Il convient de distinguer :

  • - la cession irrégulière, à savoir une cession autorisée par la loi (au profit d'un membre de la famille du preneur), mais qui n'a pas respecté l'une des deux procédures susvisées.
  • - la cession illicite, à savoir la cession du bail à un tiers (non membre de la famille), laquelle est frappée de nullité quand bien même une telle cession aurait été acceptée par le bailleur (il vaut mieux alors résilier l'ancien bail et conclure un nouveau bail au profit du nouveau locataire).

Ne sont pas évoquées dans cet article :

- la cession du bail à une société civile d'exploitation agricole prévue à l'article L 411-38,

- le bail cessible qui fait l'objet de dispositions particulières (se rapporter à l'article sur le BAIL CESSIBLE),

- la cession du droit au bail dans le cadre d’une procédure de redressement judiciaire (article L 642-1 alinéa 3 du Code de Commerce).

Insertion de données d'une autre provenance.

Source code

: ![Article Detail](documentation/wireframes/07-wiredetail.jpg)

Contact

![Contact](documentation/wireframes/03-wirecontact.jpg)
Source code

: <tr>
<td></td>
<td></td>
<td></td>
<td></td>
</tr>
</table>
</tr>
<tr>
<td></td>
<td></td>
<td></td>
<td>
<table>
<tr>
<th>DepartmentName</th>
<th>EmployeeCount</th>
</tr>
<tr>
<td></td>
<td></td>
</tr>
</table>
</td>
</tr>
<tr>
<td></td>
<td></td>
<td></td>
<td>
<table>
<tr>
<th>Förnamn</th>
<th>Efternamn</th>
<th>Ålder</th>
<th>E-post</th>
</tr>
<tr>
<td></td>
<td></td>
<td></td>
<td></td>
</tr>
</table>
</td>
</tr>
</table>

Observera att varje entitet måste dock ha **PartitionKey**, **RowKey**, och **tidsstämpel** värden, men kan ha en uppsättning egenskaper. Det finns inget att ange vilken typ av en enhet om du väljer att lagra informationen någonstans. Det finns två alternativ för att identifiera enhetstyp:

3/ FORMALISME À RESPECTER UNE FOIS L'ACCORD OU L'AGREMENT OBTENU.

Selon l'article 1216 alinéa 2 du Code civi, un contrat écrit doit être établi entre le preneur-cédant et le preneur-cessionnaire. Et ce à peine de nullité.

Selon ce même article (alinéa 1), le contrat doit être notifié au bailleur (soit par lettre recommandée avec accusé de réception, soit par acte de Commissaire de justice), à moins que le bailleur en ait pris acte (en paraphant par exemple l'acte de cession). A défaut, le congé délivré au preneur initial en raison de son âge est valable, quand bien même la cession du bail à son descendant a été agréée par le tribunal et quand bien même un acte écrit de cession entre l'ancien preneur et le nouveau a été établi (Cass. 3° civ., 11 janvier 2024, n° 22-15.661).